Surdos os manitós deixado haviam
Os seus fortes heróis; surdos se foram
Entre os gênios folgar da raça nova,
E rir talvez das lágrimas choradas
Pelos olhos das virgens... Oh! se ao menos
Fora pranto de livres! Era a morte
A menor das angústias; vi curvada
E cativa rojar no pó da terra
A fronte do guerreiro, agora altiva,
Livre, como o condor que frecha as nuvens;
Não canitar a cinge, mas vergonha,
Melancólico adorno do vencido.
O rosto desviei do estranho quadro.
“Olha!” repete o pálido Içaíba.
Olhei de novo, e na saudosa taba,
Que os nossos arcos defender souberam,
Em vez da sombra do piaga santo,
Que, ao som do maracá, colhia as vozes
Do pensamento eterno, e as infundia
No seio do guerreiro, como o fumo
Do petum lhe dobrava ímpeto e força,
Um vulto descobri de vestes negras,
Nua quase a cabeça, e cor de espuma
Alguns cabelos raros. Tinha o rosto
Alvo e quieto. Em suas mãos sustinha
Extenso lenho com dois curtos braços.
Ia só; todo o campo era deserto.
Nem um guerreiro! um arco! — A tribo? “Extinta!”
“A tal palavra, uma pesada sombra
A vista me apagou, e pela face
Senti rolar a lágrima primeira.
O sinistro espetáculo mudara.
Ao dissipar-se a nuvem de meus olhos
Achei-me junto do vizinho rio,
Reclinado como antes, e defronte
A pálida figura de Içaíba.
“— Torna à taba, me disse o extinto moço;
Luas e luas volverão no espaço
Antes da morte, mas a morte é certa,
E terrível será. Nação bem outra,
Sobre as ruínas da valente raça
Virá sentar-se, e brilhará na terra
Gloriosa e rica. Uma chorada lágrima,
Talvez, talvez, no meio de triunfos.
Há de ser a tardia, escassa paga
Da morte nossa.
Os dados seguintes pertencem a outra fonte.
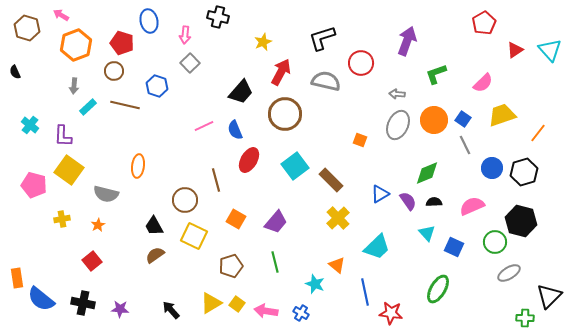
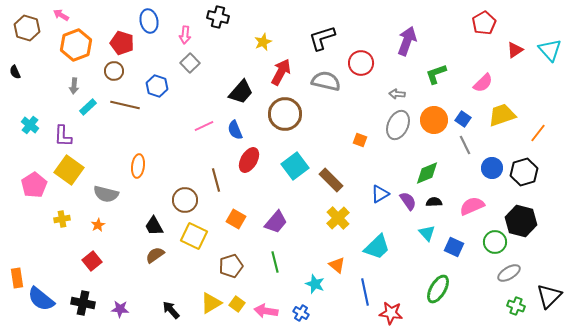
pink pentagon at (34, 185): rotated 25 degrees clockwise
green cross at (525, 318): moved 9 px left, 12 px up; rotated 18 degrees clockwise
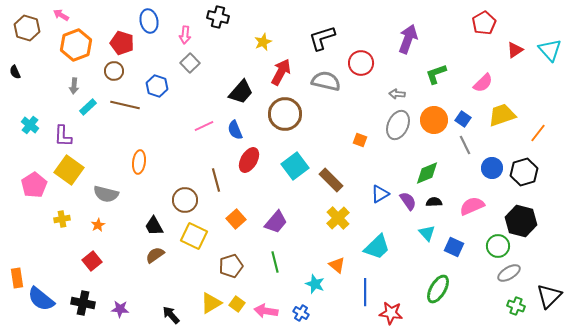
purple arrow at (407, 41): moved 1 px right, 2 px up
orange ellipse at (138, 166): moved 1 px right, 4 px up
orange square at (236, 219): rotated 18 degrees clockwise
green circle at (495, 242): moved 3 px right, 4 px down
blue line at (365, 292): rotated 12 degrees clockwise
black arrow at (171, 310): moved 5 px down
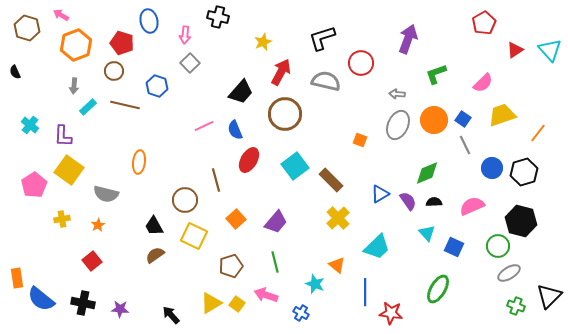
pink arrow at (266, 311): moved 16 px up; rotated 10 degrees clockwise
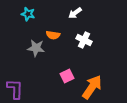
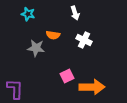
white arrow: rotated 72 degrees counterclockwise
orange arrow: rotated 55 degrees clockwise
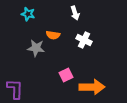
pink square: moved 1 px left, 1 px up
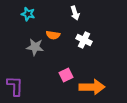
gray star: moved 1 px left, 1 px up
purple L-shape: moved 3 px up
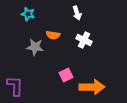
white arrow: moved 2 px right
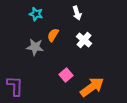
cyan star: moved 8 px right
orange semicircle: rotated 112 degrees clockwise
white cross: rotated 14 degrees clockwise
pink square: rotated 16 degrees counterclockwise
orange arrow: rotated 35 degrees counterclockwise
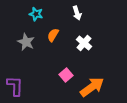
white cross: moved 3 px down
gray star: moved 9 px left, 5 px up; rotated 18 degrees clockwise
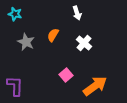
cyan star: moved 21 px left
orange arrow: moved 3 px right, 1 px up
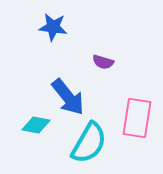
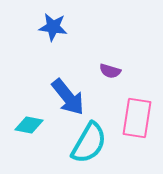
purple semicircle: moved 7 px right, 9 px down
cyan diamond: moved 7 px left
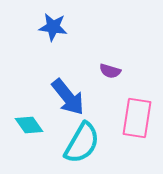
cyan diamond: rotated 44 degrees clockwise
cyan semicircle: moved 7 px left
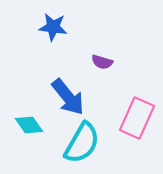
purple semicircle: moved 8 px left, 9 px up
pink rectangle: rotated 15 degrees clockwise
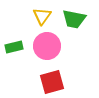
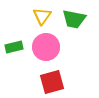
pink circle: moved 1 px left, 1 px down
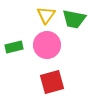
yellow triangle: moved 4 px right, 1 px up
pink circle: moved 1 px right, 2 px up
Poupa ao menos essa
Derradeira esperança de guardá-lo
Todo o valor para o supremo dia
E com honra ceder a estranhas hostes;
Salva ao menos as últimas relíquias
Desta nação vencida; não se rasguem
Peitos que irmãos ao mesmo sol nasceram
E Anhangá[1] fez contrários... Todos eles
Poucos serão para a tremenda luta,
Mas de sobra hão de ser para chorá-la.”
Assim falara o pálido Içaíba;
Alguns instantes contemplou meu rosto,
Calado e firme. A cachoeira ao longe
Interrompia apenas o silêncio;
E eu morto, eu mesmo me sentia morto.
Ele um triste suspiro magoado
Soltou do peito; os apagados olhos
Às estrelas ergueu, sereno e triste,
E de novo rompendo o vôo aos ares,
Como uma frecha penetrou nas nuvens.”
Nota
editar- ↑ A verdadeira pronúncia desta palavra é an-hanga. É outro caso em que fui antes com a maneira corrente e comum na poesia.